(Material supplied Opens)

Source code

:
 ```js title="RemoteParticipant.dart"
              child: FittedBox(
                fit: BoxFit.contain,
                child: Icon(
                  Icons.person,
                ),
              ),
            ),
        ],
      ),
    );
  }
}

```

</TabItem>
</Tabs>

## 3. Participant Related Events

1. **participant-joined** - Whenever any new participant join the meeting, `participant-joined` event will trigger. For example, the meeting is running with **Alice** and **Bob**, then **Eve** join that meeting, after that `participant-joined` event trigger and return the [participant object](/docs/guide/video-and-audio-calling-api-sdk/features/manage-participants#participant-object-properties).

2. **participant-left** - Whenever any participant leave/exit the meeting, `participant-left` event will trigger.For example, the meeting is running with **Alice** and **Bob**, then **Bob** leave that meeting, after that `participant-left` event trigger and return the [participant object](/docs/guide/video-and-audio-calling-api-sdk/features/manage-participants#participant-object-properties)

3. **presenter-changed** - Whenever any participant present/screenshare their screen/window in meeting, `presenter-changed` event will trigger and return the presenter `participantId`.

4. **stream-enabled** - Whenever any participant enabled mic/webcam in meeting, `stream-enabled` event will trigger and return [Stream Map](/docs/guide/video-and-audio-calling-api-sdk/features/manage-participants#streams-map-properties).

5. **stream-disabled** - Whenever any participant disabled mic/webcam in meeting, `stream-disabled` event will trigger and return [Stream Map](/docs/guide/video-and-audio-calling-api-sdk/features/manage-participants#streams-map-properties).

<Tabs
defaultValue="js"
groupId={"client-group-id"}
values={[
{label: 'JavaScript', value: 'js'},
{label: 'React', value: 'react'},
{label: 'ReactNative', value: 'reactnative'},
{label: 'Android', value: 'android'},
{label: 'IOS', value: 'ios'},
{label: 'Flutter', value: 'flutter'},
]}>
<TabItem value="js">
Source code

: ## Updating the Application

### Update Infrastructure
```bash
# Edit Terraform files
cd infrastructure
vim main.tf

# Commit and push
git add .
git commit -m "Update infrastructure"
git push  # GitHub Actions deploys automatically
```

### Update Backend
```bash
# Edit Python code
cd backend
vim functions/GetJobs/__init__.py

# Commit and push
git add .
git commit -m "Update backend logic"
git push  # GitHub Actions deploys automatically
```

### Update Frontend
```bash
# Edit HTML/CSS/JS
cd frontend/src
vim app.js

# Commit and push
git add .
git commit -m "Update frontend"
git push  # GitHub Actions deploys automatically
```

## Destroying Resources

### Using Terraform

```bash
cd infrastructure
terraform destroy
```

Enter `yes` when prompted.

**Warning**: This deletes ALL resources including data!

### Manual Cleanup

(Material supplied Closes)

# Exercise details
What is needed is a word-for-word copy of all the records above.

# Result of this exercise
Source code

:
 ```js title="RemoteParticipant.dart"
              child: FittedBox(
                fit: BoxFit.contain,
                child: Icon(
                  Icons.person,
                ),
              ),
            ),
        ],
      ),
    );
  }
}

```

</TabItem>
</Tabs>

## 3. Participant Related Events

1. **participant-joined** - Whenever any new participant join the meeting, `participant-joined` event will trigger. For example, the meeting is running with **Alice** and **Bob**, then **Eve** join that meeting, after that `participant-joined` event trigger and return the [participant object](/docs/guide/video-and-audio-calling-api-sdk/features/manage-participants#participant-object-properties).

2. **participant-left** - Whenever any participant leave/exit the meeting, `participant-left` event will trigger.For example, the meeting is running with **Alice** and **Bob**, then **Bob** leave that meeting, after that `participant-left` event trigger and return the [participant object](/docs/guide/video-and-audio-calling-api-sdk/features/manage-participants#participant-object-properties)

3. **presenter-changed** - Whenever any participant present/screenshare their screen/window in meeting, `presenter-changed` event will trigger and return the presenter `participantId`.

4. **stream-enabled** - Whenever any participant enabled mic/webcam in meeting, `stream-enabled` event will trigger and return [Stream Map](/docs/guide/video-and-audio-calling-api-sdk/features/manage-participants#streams-map-properties).

5. **stream-disabled** - Whenever any participant disabled mic/webcam in meeting, `stream-disabled` event will trigger and return [Stream Map](/docs/guide/video-and-audio-calling-api-sdk/features/manage-participants#streams-map-properties).

<Tabs
defaultValue="js"
groupId={"client-group-id"}
values={[
{label: 'JavaScript', value: 'js'},
{label: 'React', value: 'react'},
{label: 'ReactNative', value: 'reactnative'},
{label: 'Android', value: 'android'},
{label: 'IOS', value: 'ios'},
{label: 'Flutter', value: 'flutter'},
]}>
<TabItem value="js">
Source code

: ## Updating the Application

### Update Infrastructure
```bash
# Edit Terraform files
cd infrastructure
vim main.tf

# Commit and push
git add .
git commit -m "Update infrastructure"
git push  # GitHub Actions deploys automatically
```

### Update Backend
```bash
# Edit Python code
cd backend
vim functions/GetJobs/__init__.py

# Commit and push
git add .
git commit -m "Update backend logic"
git push  # GitHub Actions deploys automatically
```

### Update Frontend
```bash
# Edit HTML/CSS/JS
cd frontend/src
vim app.js

# Commit and push
git add .
git commit -m "Update frontend"
git push  # GitHub Actions deploys automatically
```

## Destroying Resources

### Using Terraform

```bash
cd infrastructure
terraform destroy
```

Enter `yes` when prompted.

**Warning**: This deletes ALL resources including data!

### Manual Cleanup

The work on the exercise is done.